Sunday, 12 September 2010
It doesn’t take long to realise the marketing for the latest film from writer / director Christopher Nolan (Memento, The Dark Knight) wasn’t being vague and mysterious simply to build anticipation: Inception defies easy summation in a way that’s increasingly – and refreshingly – rare.
It’s not exactly a plot you can spoil (in some ways it’s surprisingly straightforward), but learning as you go is one of the many pleasures this has to offer. Suffice then to say its set in a world where others can enter your dreams and (try to) steal your deepest secrets, but if you’re Cobb (Leonardo DiCaprio) your own secrets have a very real chance of getting in the way.

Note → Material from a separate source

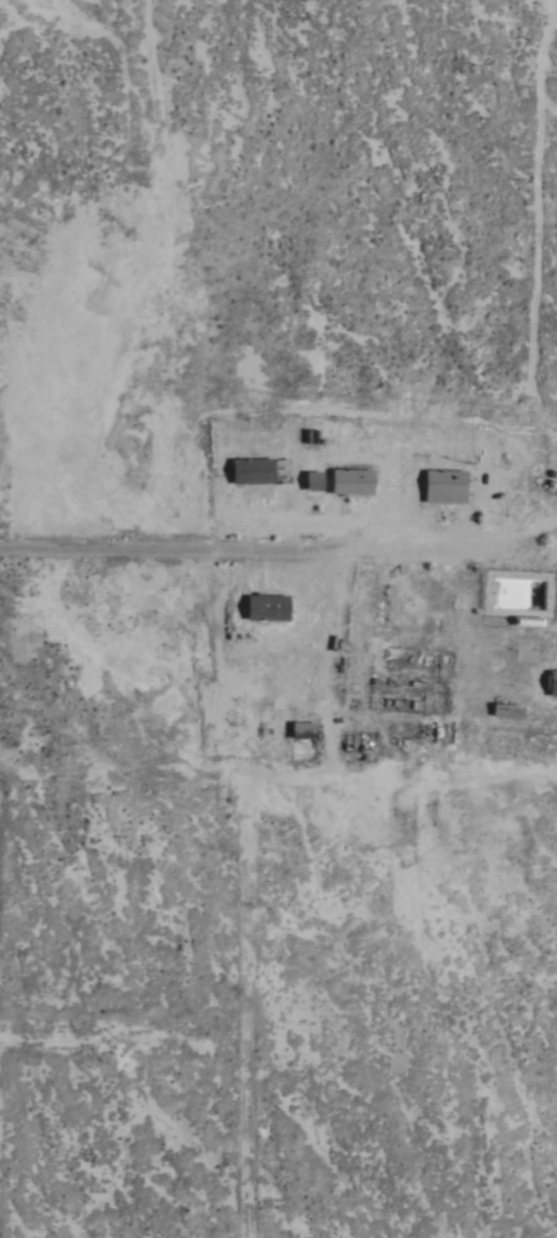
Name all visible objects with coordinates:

Despite the heavy psychological baggage and film noir / cyberpunk trappings, this turns out to be Nolan’s take on the light-hearted heist genre. Think Ocean’s 11 inside The Matrix and you’re halfway there. Some might argue that every character besides Cobb is barely two-dimensional and that much of the dialogue is raw exposition, but with a set-up this enjoyably mind-stretching it’s best to err on the side of clarity. Having a first class cast as Cobb’s back-up team (Including Ellen Page, Joseph Gordon-Levitt, Tom Hardy and Ken Watanabe) goes a long way towards fleshing out the thin characters, and the visuals are just mind-bending enough to impress without distracting from the story-telling (unlike, say, a Terry Gilliam movie, the story moves forward too quickly to allow much time to soak in surreal imagery).
The plot is a rigourously planned-out puzzle-box that’s extremely compelling – so much so that in many ways’s the film’s greatest success is the high level of post-viewing discussion it sparks. Blockbuster film-making is rarely this smart and skillful, let alone actually about anything. Utterly unmissable.